Я ощутила, как желудочно-кишечный тракт, долгие часы сжатый в тугой узел под диафрагмой, сейчас на время расслабился и успокоился, благодарно побулькивая, и хорошее самочувствие растеклось по всем членам и позвоночнику, как теплый мед.
– Не знаю, чем ты там занимаешься, саксоночка, – раздался поблизости тихий голос, – но вид у тебя весьма довольный.
Я открыла глаза и села. Джейми осторожно спустился по трапу и присел. Он выглядел очень бледным, и его плечи поникли от изнеможения. Тем не менее он слабо улыбался, и глаза его были ясны. Мое сердце, крепкое и надежное, в чем я только что удостоверилась, потеплело и размякло, словно было из масла.
– Как ты… – начала я, но он поднял руку, останавливая меня.
– Терпимо, – сказал он, глянув на паллеты, где громко и поверхностно дышал распростертый Стеббингс. – Он спит?
– Надеюсь, что да. И тебе надо поспать, – заметила я. – Давай-ка я тебя осмотрю, и ложись.
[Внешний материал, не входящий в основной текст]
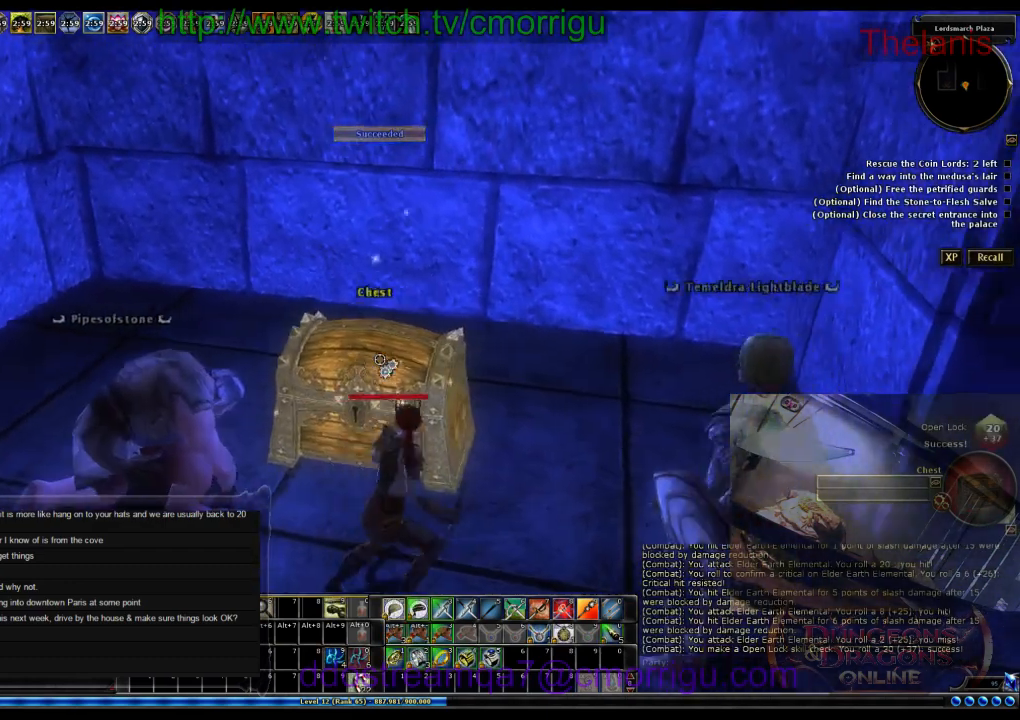
{"keys": [], "events": []}
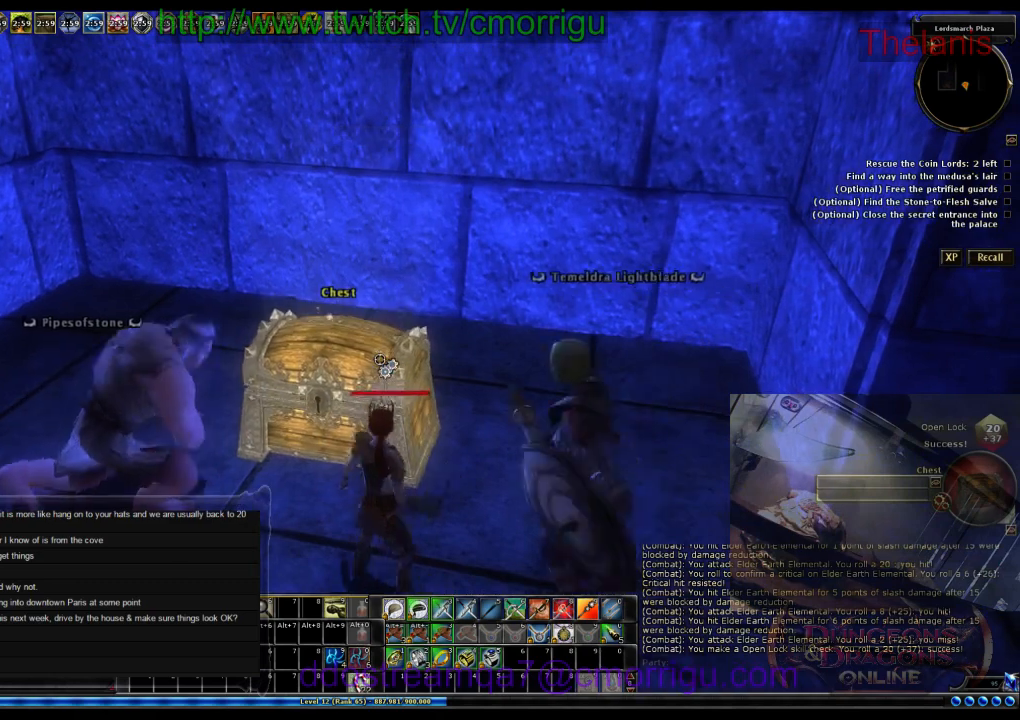
{"keys": [], "events": []}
– Да там ничего серьезного, – сказал Джейми и осторожно взялся за скомканную заскорузлую тряпку, засунутую под рубашку. – Но, возможно, потребуется стежок или два.
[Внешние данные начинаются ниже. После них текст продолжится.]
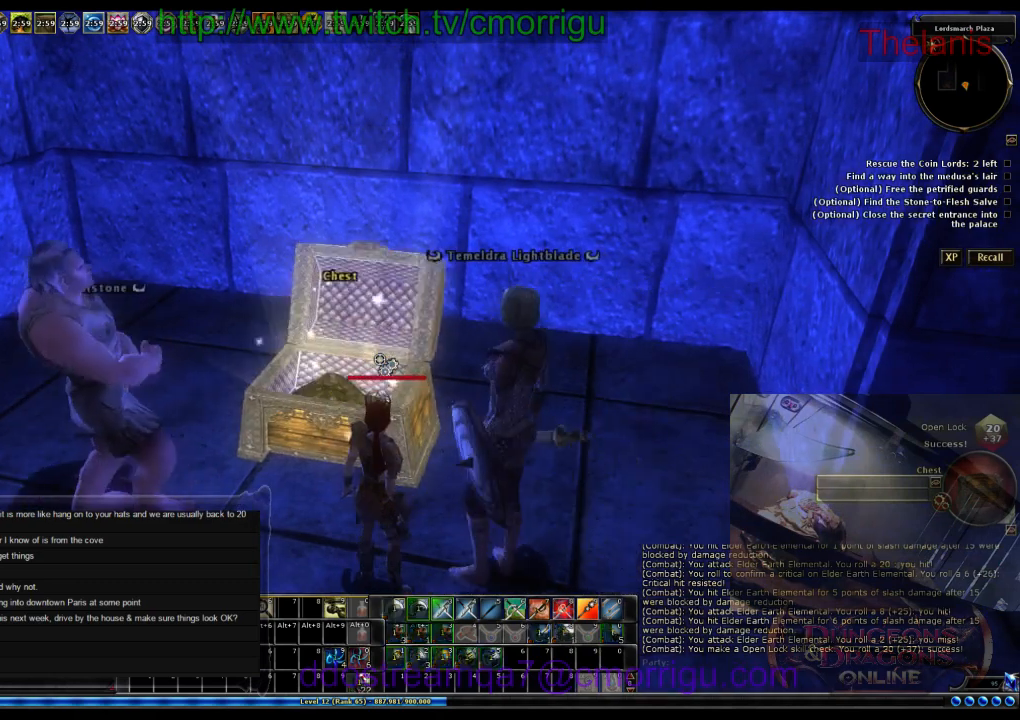
{"keys": [], "events": []}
– Я тоже так думаю, – проговорила я, разглядывая коричневые пятна, идущие вниз по правой стороне его рубашки. Учитывая обычную склонность Джейми к преуменьшению, я предполагала, что, скорее всего, у него на груди зияет рассеченная рана. Ладно, по крайней мере, до нее легко добраться, что не скажешь о нелепом ранении, полученном одним из моряков с «Питта»: его каким-то образом ранило картечной дробью прямо за мошонкой. Я подумала, что, скорее всего, дробина сперва попала во что-то другое, а потом срикошетила вверх. К счастью, она не проникла глубоко, но оказалась сплющенной, как шестипенсовик, когда я ее достала. Я отдала дробину парню на память.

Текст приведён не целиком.